Pour les jeunes, par les jeunes de l’océan Indien
Des déchets qui flottent dans le port, une circulation dense et polluante, de l’électroménager jetés sur des terrains vagues… À 17 ans, Eva découvre une île Maurice bien loin des cartes postales. Venue d’Agaléga, elle raconte avec franchise et lucidité le choc de la pollution au quotidien. Un regard jeune, brut et nécessaire sur un pays qui oublie parfois de protéger ce qu’il a de plus précieux : sa nature.
Depuis que je suis à Maurice, c’est un grand changement pour moi dans mon quotidien. Pourquoi ? Parce que dans mon île, il n’y a pas autant de véhicules qu’ici. Là-bas, c’est plus paisible, l’air est plus respirable, et c’est moins bruyant. Ici, je trouve que l’air est assez pollué, surtout à cause des fumées des bus et des gros véhicules.
En ce moment, j’habite temporairement à Terre-Rouge, chez de la famille. Même la nuit, il y a du bruit. On entend les motos, les voitures… c’est sans arrêt. Au début, j’ai trouvé cela vraiment surprenant. J’avais du mal à m’endormir, alors que pour les autres dans la maison, c’était normal. En fait, ici, on vit dans un bruit constant.
Une autre chose que j’ai remarquée, c’est que les gens écoutent de la musique très fort. Chez eux, dans les bus, même dans la rue. Peut-être qu’ils ne voient pas ça comme une forme de pollution, mais pour moi, c’est agressif. On dirait qu’ils ne pensent pas aux autres. Chacun fait comme il veut, sans se soucier de ce qu’il y a autour. Je veux dire : surtout des autres autour d’eux.
Mais, en fait, pour moi, la pollution est partout à l’île Maurice.
Les gens ici — surtout ceux de ma génération — n’ont pas de manières. Ils jettent leurs déchets n’importe où. Quand ils mangent ou boivent quelque chose dans la rue, ils balancent les papiers, les bouteilles en plastique ou les canettes dans les drains ou sur les trottoirs. C’est choquant. On devrait leur apprendre ça à l’école. Même les adultes ne donnent pas l’exemple. Eux, ils vont jusqu’à jeter des vieux matelas, des toilettes cassées, ou même des frigos dans des terrains vagues. Ça reste là, personne ne vient les enlever. Je ne pensais pas voir ça un jour dans ma vie.
Ce qui m’a bouleversée, c’est la pollution dans la mer, à Maurice. J’ai vu des déchets flotter dans l’eau, au port, du côté du Caudan. J’étais choquée. Et quand je suis allée à la plage dans le Nord, j’ai vu tellement de bateaux amarrés qu’on aurait dit un parking sur la mer ! Ils sont éparpillés partout.

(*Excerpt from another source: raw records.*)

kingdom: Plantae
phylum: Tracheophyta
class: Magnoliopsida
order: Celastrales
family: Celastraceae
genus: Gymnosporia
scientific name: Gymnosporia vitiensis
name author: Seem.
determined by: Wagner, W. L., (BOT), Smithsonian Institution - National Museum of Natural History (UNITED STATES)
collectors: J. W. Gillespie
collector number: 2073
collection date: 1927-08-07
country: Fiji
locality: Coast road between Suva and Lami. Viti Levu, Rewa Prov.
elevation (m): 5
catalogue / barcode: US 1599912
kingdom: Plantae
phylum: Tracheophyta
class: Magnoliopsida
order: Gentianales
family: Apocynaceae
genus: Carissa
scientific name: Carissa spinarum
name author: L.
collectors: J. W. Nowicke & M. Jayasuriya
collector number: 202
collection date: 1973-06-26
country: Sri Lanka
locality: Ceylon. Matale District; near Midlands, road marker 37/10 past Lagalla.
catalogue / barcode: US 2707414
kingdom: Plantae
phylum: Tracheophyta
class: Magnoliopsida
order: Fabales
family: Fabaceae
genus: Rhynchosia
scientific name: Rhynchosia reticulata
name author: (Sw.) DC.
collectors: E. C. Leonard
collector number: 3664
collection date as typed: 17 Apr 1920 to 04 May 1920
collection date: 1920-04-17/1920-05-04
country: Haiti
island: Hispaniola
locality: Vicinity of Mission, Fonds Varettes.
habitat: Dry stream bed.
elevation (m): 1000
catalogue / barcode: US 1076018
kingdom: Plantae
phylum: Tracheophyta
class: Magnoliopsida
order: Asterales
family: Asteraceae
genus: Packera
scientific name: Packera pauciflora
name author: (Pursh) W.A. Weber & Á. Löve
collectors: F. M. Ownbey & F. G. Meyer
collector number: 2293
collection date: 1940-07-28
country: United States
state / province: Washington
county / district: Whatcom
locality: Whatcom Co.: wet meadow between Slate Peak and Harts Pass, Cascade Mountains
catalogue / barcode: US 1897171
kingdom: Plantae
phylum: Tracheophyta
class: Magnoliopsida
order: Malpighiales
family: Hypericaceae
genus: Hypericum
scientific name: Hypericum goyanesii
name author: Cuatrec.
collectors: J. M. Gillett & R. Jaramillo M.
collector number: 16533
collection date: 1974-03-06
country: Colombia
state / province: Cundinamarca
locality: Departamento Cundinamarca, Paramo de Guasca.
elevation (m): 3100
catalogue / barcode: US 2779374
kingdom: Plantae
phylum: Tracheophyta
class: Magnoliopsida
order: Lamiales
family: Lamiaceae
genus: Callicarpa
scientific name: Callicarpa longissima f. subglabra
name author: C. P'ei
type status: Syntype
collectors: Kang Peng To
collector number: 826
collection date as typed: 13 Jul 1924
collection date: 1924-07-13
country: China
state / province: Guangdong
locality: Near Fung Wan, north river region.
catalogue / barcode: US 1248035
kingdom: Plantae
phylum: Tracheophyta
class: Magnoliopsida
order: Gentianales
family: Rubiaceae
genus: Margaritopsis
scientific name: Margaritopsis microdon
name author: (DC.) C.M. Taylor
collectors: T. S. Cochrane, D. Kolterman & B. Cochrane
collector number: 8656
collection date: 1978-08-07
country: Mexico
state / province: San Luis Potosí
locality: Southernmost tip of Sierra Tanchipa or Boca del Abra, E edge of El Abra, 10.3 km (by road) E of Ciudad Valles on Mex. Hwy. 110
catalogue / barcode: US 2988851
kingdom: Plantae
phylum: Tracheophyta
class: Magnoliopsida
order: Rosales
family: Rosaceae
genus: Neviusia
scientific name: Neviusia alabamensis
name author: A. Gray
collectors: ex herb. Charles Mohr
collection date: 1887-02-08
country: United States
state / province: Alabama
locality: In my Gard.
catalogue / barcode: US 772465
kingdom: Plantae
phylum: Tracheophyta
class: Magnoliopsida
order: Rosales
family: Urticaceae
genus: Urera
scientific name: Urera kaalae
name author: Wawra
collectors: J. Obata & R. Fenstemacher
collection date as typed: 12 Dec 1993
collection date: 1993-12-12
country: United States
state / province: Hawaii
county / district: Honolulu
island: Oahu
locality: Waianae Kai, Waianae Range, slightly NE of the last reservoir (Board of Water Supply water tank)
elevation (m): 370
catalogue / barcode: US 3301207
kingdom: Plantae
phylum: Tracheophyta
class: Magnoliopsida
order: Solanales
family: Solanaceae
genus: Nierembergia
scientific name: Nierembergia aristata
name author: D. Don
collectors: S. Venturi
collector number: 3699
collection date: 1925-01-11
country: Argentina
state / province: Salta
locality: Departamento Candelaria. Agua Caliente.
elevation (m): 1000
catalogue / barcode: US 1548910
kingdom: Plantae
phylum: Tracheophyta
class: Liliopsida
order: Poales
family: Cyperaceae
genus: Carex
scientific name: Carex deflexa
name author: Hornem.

Mais les gens ici ne semblent pas être choqués de voir ça. J’ai même vu des fils de pêche et des morceaux de filets usés sur le sable. Et les tortues ? On pense à elles, parfois ? Chez moi, à Agaléga, les gens commencent eux aussi à faire moins attention, et ça me rend triste.
Quand je reprends le bateau pour rentrer à Agaléga, au port, je vois parfois de l’huile flotter à la surface de l’eau, autour des bateaux. Et je suis triste, parce que j’ai l’impression que les gens s’en fichent, de toute la vie qu’il y a dans la mer.
J’ai bien envie de rester à Maurice pour continuer mes études et travailler un jour. Mais toutes ces choses me font réfléchir. Je ne suis pas habituée à ce genre de vie. J’aime la tranquillité. Et je n’ai pas envie de tomber malade à cause de la pollution de l’air. Moi, j’aime ce qui est beau, et je crois que la nature est belle par elle-même. Il faut la protéger.
J’aimerais tellement qu’il y ait un changement dans les comportements. Ce serait mieux pour notre santé à tous. Et puis, protéger la mer, c’est important. Pour les Mauriciens, c’est une source de revenus, et pour nous, à Agaléga, c’est une source de nourriture.